Researchers say the tornado moved fast and that multiple homes had structural damage.
By Irem KocaStaff Reporter
Fri., July 14, 2023timer3 min. read
updateArticle was updated 11 hrs ago
OTTAWA A team of investigators are assessing the extent of the damage in the aftermath of the tornado that hit Barrhaven, a suburb in south Ottawa on Thursday. Researchers say it moved fast and that multiple homes had structural damage.
“Imagine taking your house and flipping it upside down, while hanging weights off of the roof and then shaking it. That’s a good representation of the type of uplift forces that act on residential structures,” explained Connell Miller.
Miller is one of the lead engineering researchers with Western University’s Northern Tornadoes Project, overseeing the team assessing damage in Ottawa.
About 125 homes were damaged by the tornado, the city said on Thursday, in Umbra Place, Watercolours Way, Perseus Way, Proxima Terrace, Jockvale Road and Exeter Drive.
“Typical damage seen includes a loss of shingles and cladding, uplift of roof decking, and broken windows,” said Miller, adding that the researchers also found many damaged sheds, fences and trees.
“The tornado … travelled across the ground quickly,” according to Miller, but the translational speed of the tornado doesn’t determine the intensity of the damage.
“Structures would have experienced the peak wind speed for only a short period of time.

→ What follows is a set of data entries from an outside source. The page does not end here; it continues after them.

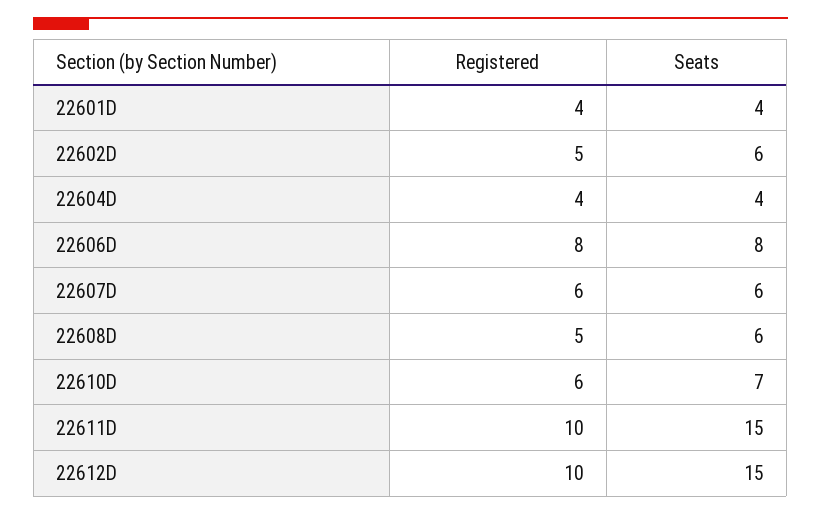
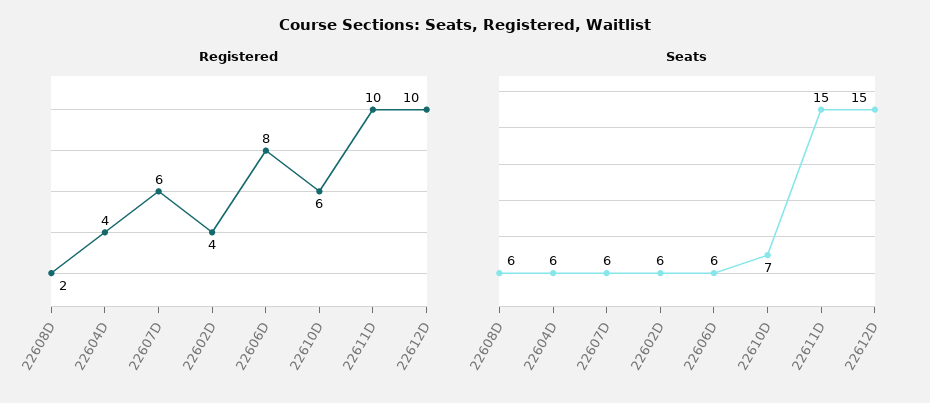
  {
    "Registered": {
-     "22601D": 4,
-     "22602D": 5,
+     "22602D": 4,
      "22604D": 4,
      "22606D": 8,
      "22607D": 6,
-     "22608D": 5,
+     "22608D": 2,
      "22610D": 6,
      "22611D": 10,
      "22612D": 10
    },
    "Seats": {
-     "22601D": 4,
      "22602D": 6,
-     "22604D": 4,
+     "22604D": 6,
-     "22606D": 8,
+     "22606D": 6,
      "22607D": 6,
      "22608D": 6,
      "22610D": 7,
      "22611D": 15,
      "22612D": 15
    }
  }

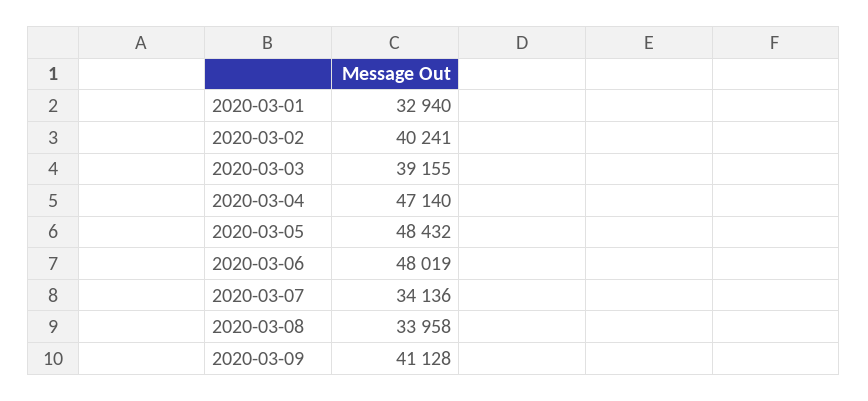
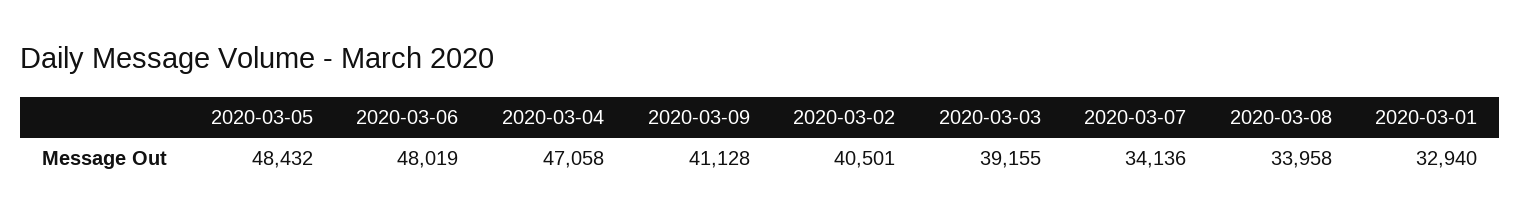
  {
    "2020-03-01": 32940,
-   "2020-03-02": 40241,
+   "2020-03-02": 40501,
    "2020-03-03": 39155,
-   "2020-03-04": 47140,
+   "2020-03-04": 47058,
    "2020-03-05": 48432,
    "2020-03-06": 48019,
    "2020-03-07": 34136,
    "2020-03-08": 33958,
    "2020-03-09": 41128
  }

Thankfully in the Barrhaven tornado, it only got to the point of losing roof decking.”
Typical damage on a house tends to follow a certain pattern, Miller explained; first you lose your shingles or siding, then the roof decking, then the roof trusses, then the walls collapse, and finally everything gets swept away.
“It doesn’t take long for a tornado to do serious damage to residential structures.”
Contractors and their cars crowded Marek Way on Friday, one of the streets that was hardest hit.
Some stood on roofs throwing scattered shingles to the ground. Others threw large pieces of plywood in trailers. One lifted a ragged hockey net onto a bulldozer’s front blade.
A few residents watched from their porches or driveways as debris from their torn-up homes was collected.
Basim and Aya Refat, along with their two children, were forced to vacate their house on the street due to extensive damage.
They said they are staying in hotel accommodations paid for by their landlord, and don’t expect to be able to return home for a few months.
Aya Refat said she and her two young daughters huddled under a table and barricaded themselves in with a chair as the tornado swept through. She covered her daughters with a blanket to protect them from flying glass.
“So scary. I couldn’t see anything,” she recounted on Friday. “Everything was going away. The floor was moving. The window was broken.”
Aaron Jaffe, an engineering researcher who works with Miller, said the research is in its early stages but the tornado appears to have had a path more than 100 metres wide and several kilometres long.
Jaffe said they are in the process of evaluating the tornado through the Enhanced Fujita Scale — a scale used to measure the severity of tornadoes in Canada and the U.S.
He said the early indications suggest Thursday’s storm may have produced an EF-1 or EF-2 tornado, which can produce winds between 138 and 217 km/h and cause moderate to strong damage.
“The recent EF4 tornado in Didsbury, Alberta had houses that had a total collapse of walls, which is close to as bad as it gets,” added Miller.
The July 1 Didsbury EF4 tornado was one of the strongest and most destructive recorded tornadoes in Canada.
Western’s Northern Tornadoes Project (NTP) recorded 117 tornadoes across Canada during the 2022 season.